ACTIVITY:
When you reach the line containing "Кекс с изюмом" in the entries below, begin reproducing lines exactly, and stop once the line containing "Persekutuan" is done.
##########
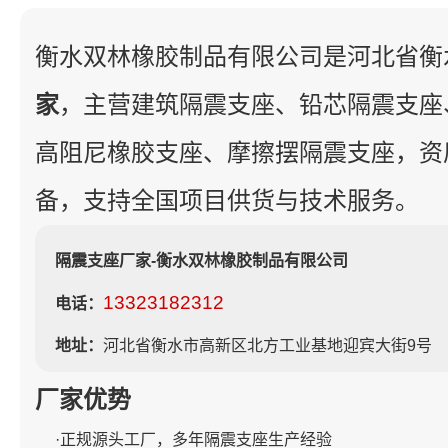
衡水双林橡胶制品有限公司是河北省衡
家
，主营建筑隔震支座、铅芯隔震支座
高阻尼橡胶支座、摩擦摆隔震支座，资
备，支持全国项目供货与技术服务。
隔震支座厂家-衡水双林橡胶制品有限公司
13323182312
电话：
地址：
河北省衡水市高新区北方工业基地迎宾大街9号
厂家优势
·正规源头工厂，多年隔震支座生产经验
##########
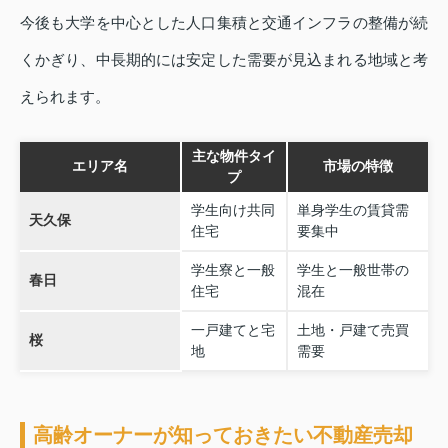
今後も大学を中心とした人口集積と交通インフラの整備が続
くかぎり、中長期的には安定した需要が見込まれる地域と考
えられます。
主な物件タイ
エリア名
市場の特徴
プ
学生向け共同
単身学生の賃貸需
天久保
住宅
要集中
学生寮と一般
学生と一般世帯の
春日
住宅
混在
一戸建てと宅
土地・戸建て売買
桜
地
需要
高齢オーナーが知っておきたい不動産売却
##########
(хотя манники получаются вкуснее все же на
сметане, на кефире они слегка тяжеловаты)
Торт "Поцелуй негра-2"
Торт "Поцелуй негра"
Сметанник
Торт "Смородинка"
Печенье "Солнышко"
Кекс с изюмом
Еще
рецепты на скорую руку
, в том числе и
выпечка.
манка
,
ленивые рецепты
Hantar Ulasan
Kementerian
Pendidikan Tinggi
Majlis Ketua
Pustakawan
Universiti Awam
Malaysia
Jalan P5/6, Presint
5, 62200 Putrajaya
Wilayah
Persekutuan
##########
SOLUTION TO THE PROBLEM:
Кекс с изюмом
Еще
рецепты на скорую руку
, в том числе и
выпечка.
манка
,
ленивые рецепты
Hantar Ulasan
Kementerian
Pendidikan Tinggi
Majlis Ketua
Pustakawan
Universiti Awam
Malaysia
Jalan P5/6, Presint
5, 62200 Putrajaya
Wilayah
Persekutuan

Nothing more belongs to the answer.